The "short-termist" critique has had something of a revival owing to the obsessive focus by stock markets on single measures of profitability (notably a fad known inaccurately as "shareholder value"). There is little evidence, however, that the collaborative capitalism of continental Europe has performed better in recent years in allocating capital to productive uses.
In this context, critics of financial capitalism need a better understanding of the role of the newer investment institutions. In particular, hedge funds (otherwise known as absolute return funds) have become the focus of a powerful new mythology. Hedge funds use investment techniques such as short-selling (borrowing stock and selling it in the hope that a profit can be made by buying it back later at a lower price) and leverage (using borrowed funds) to boost returns and manage risk. They became entrenched in the popular imagination through two major events. The first was the profit made by George Soros's funds in 1992 when betting on the imminent departure of sterling from the European exchange rate mechanism.
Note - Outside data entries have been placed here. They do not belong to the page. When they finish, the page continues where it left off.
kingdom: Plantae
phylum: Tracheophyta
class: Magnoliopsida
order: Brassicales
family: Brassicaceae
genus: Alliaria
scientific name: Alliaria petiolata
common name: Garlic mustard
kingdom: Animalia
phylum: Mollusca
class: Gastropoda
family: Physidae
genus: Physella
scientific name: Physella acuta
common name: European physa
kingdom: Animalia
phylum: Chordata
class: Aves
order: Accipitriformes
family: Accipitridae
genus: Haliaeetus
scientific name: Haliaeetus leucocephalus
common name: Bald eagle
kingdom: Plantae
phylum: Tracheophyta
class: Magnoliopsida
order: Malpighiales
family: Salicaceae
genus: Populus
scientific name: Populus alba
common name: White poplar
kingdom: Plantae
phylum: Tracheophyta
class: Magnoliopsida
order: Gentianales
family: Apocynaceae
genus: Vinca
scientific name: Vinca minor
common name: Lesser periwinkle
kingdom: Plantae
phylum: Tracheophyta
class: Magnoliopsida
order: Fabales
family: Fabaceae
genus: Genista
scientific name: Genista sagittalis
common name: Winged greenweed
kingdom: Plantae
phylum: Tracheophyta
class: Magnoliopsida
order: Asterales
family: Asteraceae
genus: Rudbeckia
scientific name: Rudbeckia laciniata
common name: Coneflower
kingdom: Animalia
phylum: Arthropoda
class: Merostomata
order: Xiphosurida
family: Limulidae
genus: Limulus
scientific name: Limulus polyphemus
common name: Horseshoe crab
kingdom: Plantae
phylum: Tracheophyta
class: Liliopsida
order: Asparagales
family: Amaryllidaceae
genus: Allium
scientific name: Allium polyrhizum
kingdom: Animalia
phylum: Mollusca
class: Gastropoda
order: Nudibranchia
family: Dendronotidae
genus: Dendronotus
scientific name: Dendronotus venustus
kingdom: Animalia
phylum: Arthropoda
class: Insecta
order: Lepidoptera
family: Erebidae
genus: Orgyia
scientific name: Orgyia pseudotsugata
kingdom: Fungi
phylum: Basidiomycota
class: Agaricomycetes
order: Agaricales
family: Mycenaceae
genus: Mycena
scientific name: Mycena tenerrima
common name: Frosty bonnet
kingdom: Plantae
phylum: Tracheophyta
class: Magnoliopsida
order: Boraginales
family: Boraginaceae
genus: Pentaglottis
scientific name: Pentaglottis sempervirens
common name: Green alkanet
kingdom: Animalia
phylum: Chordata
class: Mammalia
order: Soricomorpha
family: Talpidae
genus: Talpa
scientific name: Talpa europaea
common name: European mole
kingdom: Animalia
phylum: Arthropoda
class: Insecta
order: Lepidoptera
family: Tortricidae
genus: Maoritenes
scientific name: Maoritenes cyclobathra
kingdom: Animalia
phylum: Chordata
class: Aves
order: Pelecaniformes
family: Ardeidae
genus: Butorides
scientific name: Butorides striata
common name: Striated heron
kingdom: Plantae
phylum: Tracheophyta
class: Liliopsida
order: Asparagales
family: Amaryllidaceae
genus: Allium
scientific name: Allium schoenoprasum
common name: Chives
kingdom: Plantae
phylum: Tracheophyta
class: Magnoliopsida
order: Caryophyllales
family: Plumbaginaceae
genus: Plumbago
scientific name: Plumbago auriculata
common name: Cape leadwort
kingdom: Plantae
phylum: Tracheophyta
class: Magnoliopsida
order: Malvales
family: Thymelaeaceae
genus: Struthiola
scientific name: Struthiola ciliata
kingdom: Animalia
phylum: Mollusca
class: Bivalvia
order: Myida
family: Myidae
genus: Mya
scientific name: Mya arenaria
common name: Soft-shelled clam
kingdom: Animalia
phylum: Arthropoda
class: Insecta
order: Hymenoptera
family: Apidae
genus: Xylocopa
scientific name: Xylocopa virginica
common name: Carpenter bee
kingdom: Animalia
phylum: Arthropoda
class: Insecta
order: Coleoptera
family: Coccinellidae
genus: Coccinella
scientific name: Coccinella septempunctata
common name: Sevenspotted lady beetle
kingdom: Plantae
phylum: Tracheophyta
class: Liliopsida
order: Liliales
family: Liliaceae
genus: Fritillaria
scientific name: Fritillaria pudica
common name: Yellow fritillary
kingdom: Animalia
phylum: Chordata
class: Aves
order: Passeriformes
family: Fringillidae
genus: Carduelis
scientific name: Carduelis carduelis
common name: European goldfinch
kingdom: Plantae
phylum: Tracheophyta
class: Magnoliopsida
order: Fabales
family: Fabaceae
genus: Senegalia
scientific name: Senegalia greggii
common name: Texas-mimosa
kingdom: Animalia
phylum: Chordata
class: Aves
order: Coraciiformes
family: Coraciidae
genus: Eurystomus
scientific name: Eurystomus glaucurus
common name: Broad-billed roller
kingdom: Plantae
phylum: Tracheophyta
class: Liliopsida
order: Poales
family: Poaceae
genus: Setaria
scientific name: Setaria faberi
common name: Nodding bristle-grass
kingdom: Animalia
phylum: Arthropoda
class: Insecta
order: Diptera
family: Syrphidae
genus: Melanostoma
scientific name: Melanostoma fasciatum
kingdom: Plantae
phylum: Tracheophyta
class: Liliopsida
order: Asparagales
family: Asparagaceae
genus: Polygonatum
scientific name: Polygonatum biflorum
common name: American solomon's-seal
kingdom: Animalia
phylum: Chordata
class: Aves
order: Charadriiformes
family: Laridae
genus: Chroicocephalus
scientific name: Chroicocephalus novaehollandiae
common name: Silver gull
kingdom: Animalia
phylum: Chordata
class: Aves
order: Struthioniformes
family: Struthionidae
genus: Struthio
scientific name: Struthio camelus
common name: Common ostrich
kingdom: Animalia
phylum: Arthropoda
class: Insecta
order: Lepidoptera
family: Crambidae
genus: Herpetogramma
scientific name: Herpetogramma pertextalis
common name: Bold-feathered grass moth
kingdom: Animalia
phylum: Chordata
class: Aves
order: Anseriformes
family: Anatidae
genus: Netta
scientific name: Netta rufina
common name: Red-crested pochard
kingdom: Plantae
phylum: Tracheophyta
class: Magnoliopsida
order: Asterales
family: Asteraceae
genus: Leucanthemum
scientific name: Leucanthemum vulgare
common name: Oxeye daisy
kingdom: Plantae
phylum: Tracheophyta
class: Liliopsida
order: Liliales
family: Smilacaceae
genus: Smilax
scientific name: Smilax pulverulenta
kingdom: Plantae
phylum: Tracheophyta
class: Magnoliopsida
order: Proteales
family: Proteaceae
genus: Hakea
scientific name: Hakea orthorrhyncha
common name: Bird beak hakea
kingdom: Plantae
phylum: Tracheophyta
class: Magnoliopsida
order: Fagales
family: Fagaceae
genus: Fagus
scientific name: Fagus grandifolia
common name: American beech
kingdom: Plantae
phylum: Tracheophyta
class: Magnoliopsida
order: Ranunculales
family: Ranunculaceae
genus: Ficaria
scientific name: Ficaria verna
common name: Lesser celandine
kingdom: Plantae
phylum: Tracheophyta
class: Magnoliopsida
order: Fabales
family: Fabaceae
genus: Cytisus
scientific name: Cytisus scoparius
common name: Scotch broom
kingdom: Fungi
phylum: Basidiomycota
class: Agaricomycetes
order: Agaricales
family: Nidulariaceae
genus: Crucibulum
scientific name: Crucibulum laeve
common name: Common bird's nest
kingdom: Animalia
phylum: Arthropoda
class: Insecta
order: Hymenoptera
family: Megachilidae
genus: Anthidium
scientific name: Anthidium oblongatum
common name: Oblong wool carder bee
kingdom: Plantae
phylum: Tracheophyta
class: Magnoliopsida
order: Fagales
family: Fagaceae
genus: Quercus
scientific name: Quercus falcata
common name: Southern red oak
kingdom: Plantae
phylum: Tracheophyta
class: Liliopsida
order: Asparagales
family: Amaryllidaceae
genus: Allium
The second was the huge leveraged bets taken by one hedge fund, the inaptly named Long-Term Capital Management (LTCM), in 1998; these precipitated a rescue scheme by the commercial banks, orchestrated by the Federal Reserve, in order to defuse a systemic financial risk.
Yet the mythology of arrogant, unaccountable and unstable forces in the capital markets is mistaken. Soros made large profits because public policy itself was incoherent. And there is a plausible argument that the US monetary authorities overreacted to the LTCM debacle, and that merely allowing commercial banks to absorb LTCM's trading positions into their proprietary trading books, rather than arranging a full-blown rescue, would have been an effective recourse.
The most important reason for welcoming the activities of absolute-return funds is that they help break open the cosier aspects of finance capitalism. They are often accused of being disruptive speculative vehicles, but there is evidence that they are in a better position to take a contrary view of market fashions than pension funds or unit trusts that are measured against the performance of a benchmark (such as a stock market index). They may thereby narrow the gap between speculative prices and intrinsic values. Being able to sell short in principle makes the returns of a fund uncorrelated with the overall stock market, thereby adding a valuable element of diversification to an investment portfolio. There are regulatory challenges posed by hedge funds, particularly the concern that some institutions may not have the means to monitor the credit risk of their exposure to hedge fund clients. But overall, hedge funds help financial markets to operate as they ought to. They assist the efficient allocation of capital and the management of risk. They make a profit to the extent that they provide this useful service; in doing so they allow society to become richer. For all their faults, speculative markets do the job better than any conceivable alternative. Those who make a living from them may not all be philanthropists, but they are a deceptively progressive social force.